Introduction: Persistent growth hormone hypersecretion can be observed in roughly 50% of patients operated for somatotroph adenomas, requiring additional treatments. Despite its proven antisecretory efficacy, the use of Gamma Knife radiosurgery (GK), is limited probably due to the lack of data on long term side effects, including potential cognitive consequences.

Methods: The Later-Ac study was a cross sectional exposed/unexposed non randomized study. The primary objective was to determine the long-term neurocognitive effects of GK focusing on memory, executive functions and calculation ability. Exposed patients had been treated by GK for acromegaly at least 5 years before inclusion. Unexposed patients (paired for age) had to be cured or controlled at last follow-up without any radiation technique. Patients of both groups were cured or controlled at last follow-up.

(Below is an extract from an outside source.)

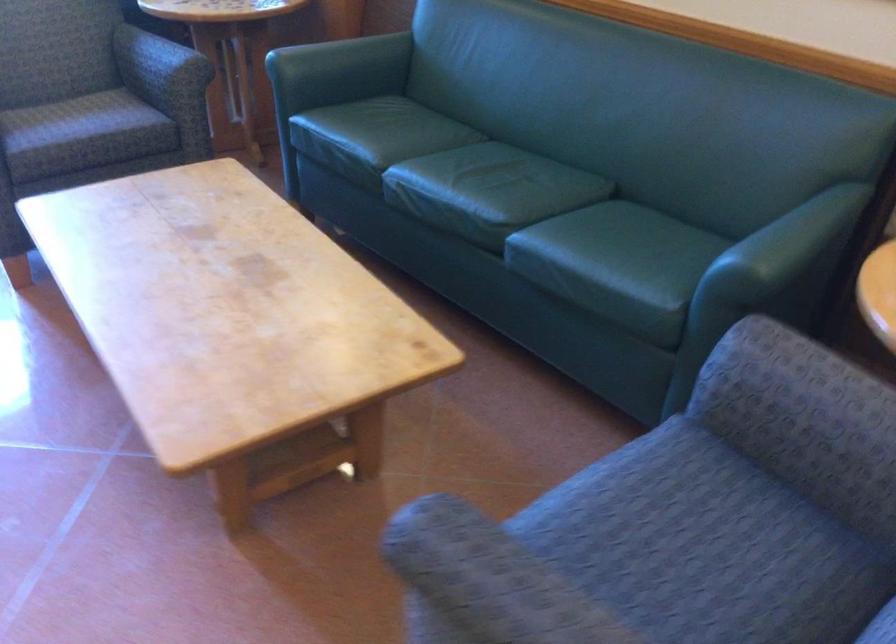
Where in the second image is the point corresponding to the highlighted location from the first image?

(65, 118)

Results: 64 patients were evaluated (27 exposed and 37 unexposed). Mean follow-up after GK was 13±6 years (including 24 patients followed for at least 10 years). While up to 23.8% of the patients of the whole cohort presented at least one abnormal cognitive test, we did not observe any significant difference in neurocognitive function between both groups. During the follow-up, 11 patients presented at least one new pituitary deficiency (p=0.009 for TSH deficiency with a higher rate in exposed patients), 2 presented a stroke (1 in each group), and one, a meningioma (12 years after GK).

Conclusions: While GK exposes patients to a well-known risk of pituitary deficiency, it does not seem to induce long-term cognitive consequences in patients treated for acromegaly.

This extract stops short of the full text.